Sono stata un po' tirata con le stelline solo perchè secondo me manca, per una vera completezza storica e cognitiva, la parte di articoli successivi alla liberazione di Saigon. Come Terzani stesso ammette nella prefazione: il libro è stato scritto sull'onda dell'euforia di vedere i vietnamiti riprendersi la loro nazione, ma poi anche qui ci si è dovuti arrendere davanti all'ennesimo esempio di rivoluzione finita in violenze e soprusi. Sarebbe stato utile e molto interessante leggere il proseguo della storia, un po' come è stato fatto invece per la raccolta degli articoli sulla Cambogia (Fantasmi) dove l'autore passa dall'entusiasmo per la vittoria dei Khmer Rossi allo sconvolgimento di fronte alla loro barbarie verso i propri connazionali.
Ad uno basta leggere questo breve articolo sulle centomila esecuzioni extra-giudiziarie http://jim.com/repression.htm per capire che quelle di Terzani sono mere favole. Certo, per un giornalista di sinistra l'impressione poteva essere quella di una transizione morbida in cui i buoni erano i vietnamiti del nord, ma le cose sono andate ben diversamente e Terzani non si è preoccupato di fare ricerche per smentire se stesso, nell'introduzione parla vagamente dei campi di rieducazione, ma non dice una parola su tutte le persone uccise dal nuovo governo.

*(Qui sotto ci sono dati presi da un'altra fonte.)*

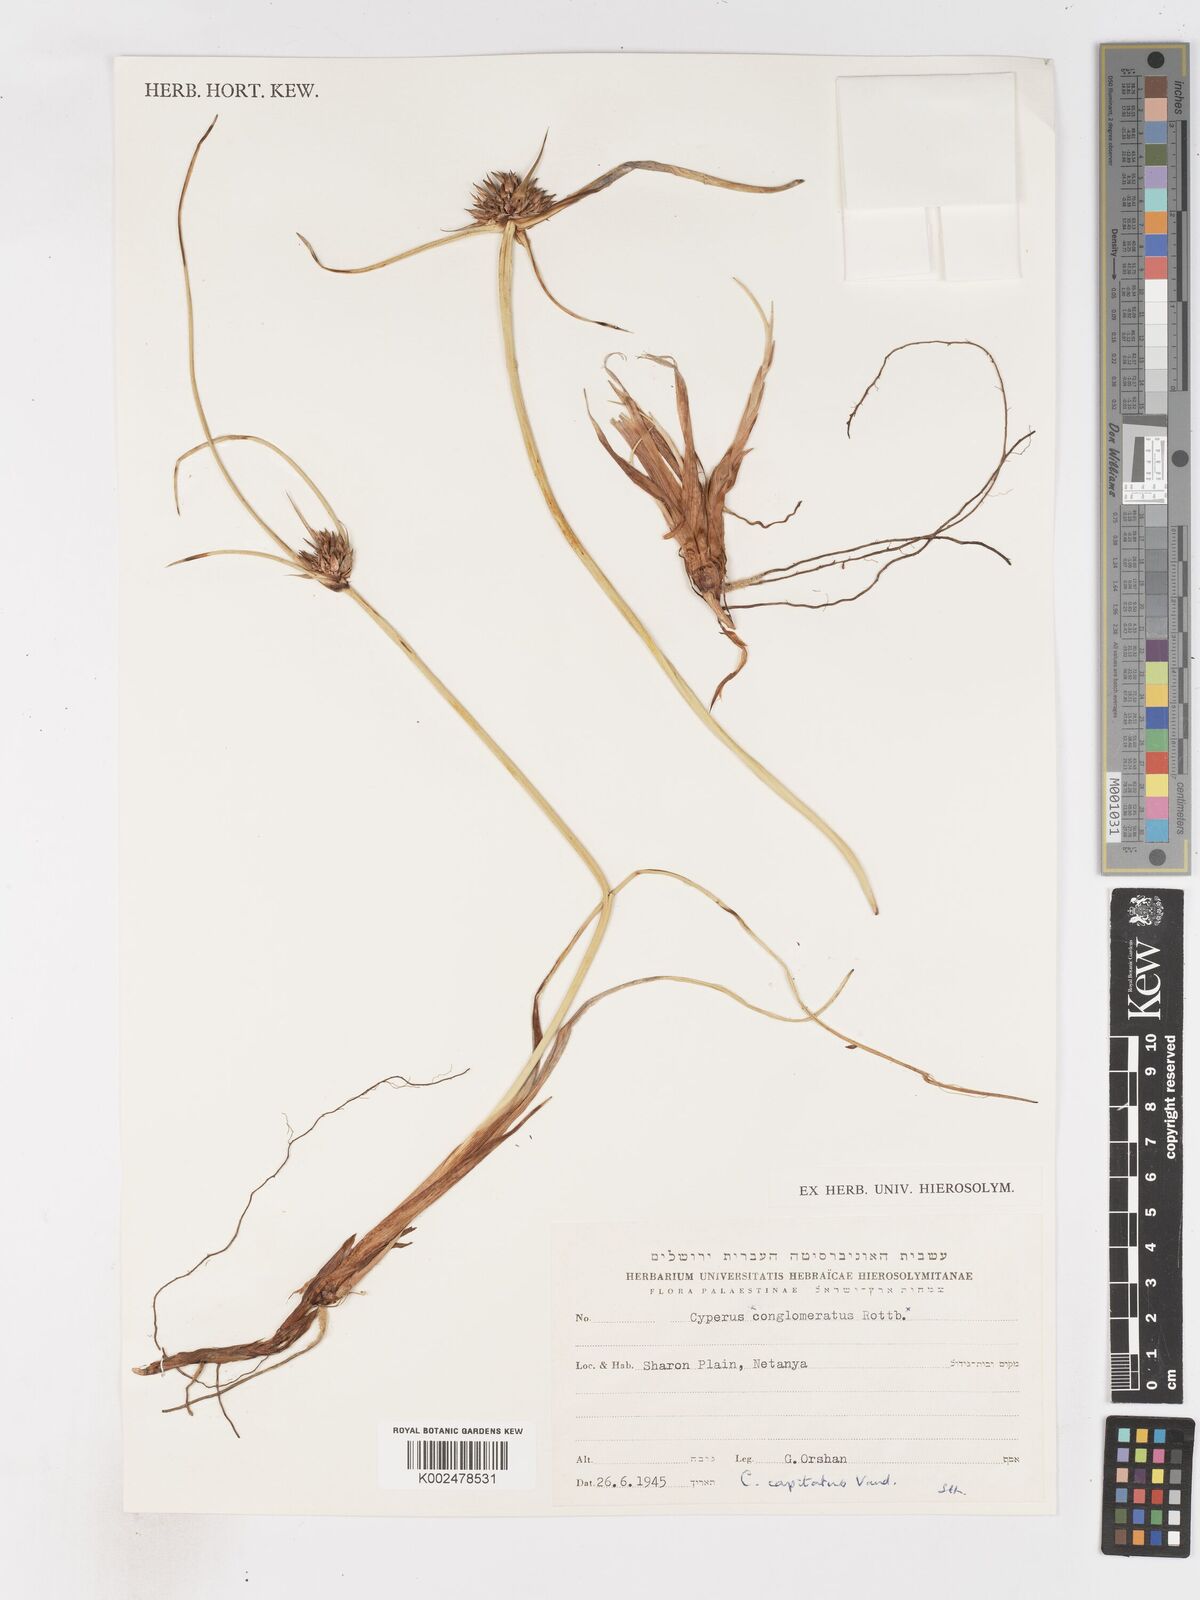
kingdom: Plantae
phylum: Tracheophyta
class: Liliopsida
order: Poales
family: Cyperaceae
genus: Cyperus
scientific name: Cyperus capitatus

Sarà che ho letto questo libro viaggiando in Vietnam, ti senti più coinvolto da fatti all' apparenza lontani. Una lettura emozionante, un crescendo verso la liberazione di Saigon. Diffide rendere un reportage di guerra così avvincente.
Per un pubblico generalista la parte più interessante arriva con la presa di Saigon, il resto credo sia cronaca giornalistica a tratti noiosa. Nella seconda metà di Giai Phong invece ho trovato lo stesso trasporto e coinvolgimento che ho visto in Fantasmi, che rimane il mio preferito di Terzani.